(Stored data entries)
== Segment start ==

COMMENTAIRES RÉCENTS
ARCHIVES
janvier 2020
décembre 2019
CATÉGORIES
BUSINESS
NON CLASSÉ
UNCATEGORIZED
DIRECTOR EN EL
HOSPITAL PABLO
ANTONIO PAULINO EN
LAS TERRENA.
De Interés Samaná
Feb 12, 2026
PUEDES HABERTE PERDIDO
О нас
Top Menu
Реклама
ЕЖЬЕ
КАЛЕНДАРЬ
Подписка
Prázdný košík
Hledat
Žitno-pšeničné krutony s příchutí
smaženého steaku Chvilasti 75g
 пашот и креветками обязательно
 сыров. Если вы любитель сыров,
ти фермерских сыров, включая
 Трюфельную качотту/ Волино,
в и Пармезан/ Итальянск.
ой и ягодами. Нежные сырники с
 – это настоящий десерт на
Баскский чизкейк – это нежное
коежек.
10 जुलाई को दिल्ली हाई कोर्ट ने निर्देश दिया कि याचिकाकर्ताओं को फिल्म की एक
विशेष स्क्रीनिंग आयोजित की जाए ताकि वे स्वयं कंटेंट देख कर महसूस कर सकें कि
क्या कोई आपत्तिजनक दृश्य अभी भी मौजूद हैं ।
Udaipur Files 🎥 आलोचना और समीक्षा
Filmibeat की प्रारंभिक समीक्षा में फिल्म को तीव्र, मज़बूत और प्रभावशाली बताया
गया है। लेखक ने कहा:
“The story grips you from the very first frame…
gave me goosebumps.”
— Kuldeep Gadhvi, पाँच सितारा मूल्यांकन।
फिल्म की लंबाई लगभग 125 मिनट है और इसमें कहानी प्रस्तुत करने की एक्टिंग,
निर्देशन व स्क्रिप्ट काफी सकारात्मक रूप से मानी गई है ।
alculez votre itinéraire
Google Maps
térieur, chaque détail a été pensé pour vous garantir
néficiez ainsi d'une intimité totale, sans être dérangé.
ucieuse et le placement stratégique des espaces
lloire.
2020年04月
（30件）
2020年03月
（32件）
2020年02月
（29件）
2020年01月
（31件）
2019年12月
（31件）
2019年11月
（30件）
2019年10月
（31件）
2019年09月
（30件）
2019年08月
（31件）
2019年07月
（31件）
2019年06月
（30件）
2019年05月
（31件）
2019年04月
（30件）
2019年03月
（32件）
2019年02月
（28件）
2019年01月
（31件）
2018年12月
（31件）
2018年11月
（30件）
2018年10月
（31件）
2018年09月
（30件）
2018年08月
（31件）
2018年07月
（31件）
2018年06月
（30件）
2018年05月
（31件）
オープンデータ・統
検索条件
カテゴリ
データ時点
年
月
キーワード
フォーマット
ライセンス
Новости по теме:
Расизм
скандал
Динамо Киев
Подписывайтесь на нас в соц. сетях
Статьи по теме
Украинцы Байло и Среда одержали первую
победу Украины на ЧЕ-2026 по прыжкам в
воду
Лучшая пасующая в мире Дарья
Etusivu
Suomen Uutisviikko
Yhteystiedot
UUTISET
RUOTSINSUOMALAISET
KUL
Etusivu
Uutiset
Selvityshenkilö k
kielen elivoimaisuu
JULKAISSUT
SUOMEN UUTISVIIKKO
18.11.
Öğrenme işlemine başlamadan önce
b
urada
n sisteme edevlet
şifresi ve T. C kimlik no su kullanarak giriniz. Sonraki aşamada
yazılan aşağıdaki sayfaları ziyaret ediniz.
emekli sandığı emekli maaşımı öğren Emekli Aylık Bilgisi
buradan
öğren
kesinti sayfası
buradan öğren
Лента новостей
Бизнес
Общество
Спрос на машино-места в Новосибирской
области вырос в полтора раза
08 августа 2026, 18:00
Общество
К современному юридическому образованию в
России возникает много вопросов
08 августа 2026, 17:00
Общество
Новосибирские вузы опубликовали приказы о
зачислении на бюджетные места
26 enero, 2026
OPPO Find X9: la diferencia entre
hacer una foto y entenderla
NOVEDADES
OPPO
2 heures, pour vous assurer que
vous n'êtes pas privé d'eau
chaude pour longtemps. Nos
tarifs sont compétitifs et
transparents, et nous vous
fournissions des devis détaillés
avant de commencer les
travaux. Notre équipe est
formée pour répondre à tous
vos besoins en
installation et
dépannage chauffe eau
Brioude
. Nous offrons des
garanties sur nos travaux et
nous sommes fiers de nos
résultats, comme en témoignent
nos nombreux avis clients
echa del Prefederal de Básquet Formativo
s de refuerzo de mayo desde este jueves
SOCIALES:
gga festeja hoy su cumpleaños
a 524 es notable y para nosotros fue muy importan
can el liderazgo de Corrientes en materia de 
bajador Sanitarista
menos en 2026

== Segment end ==

Tally the lines above containing "сыров". Number only.

▸ **RESPONSE AREA**
2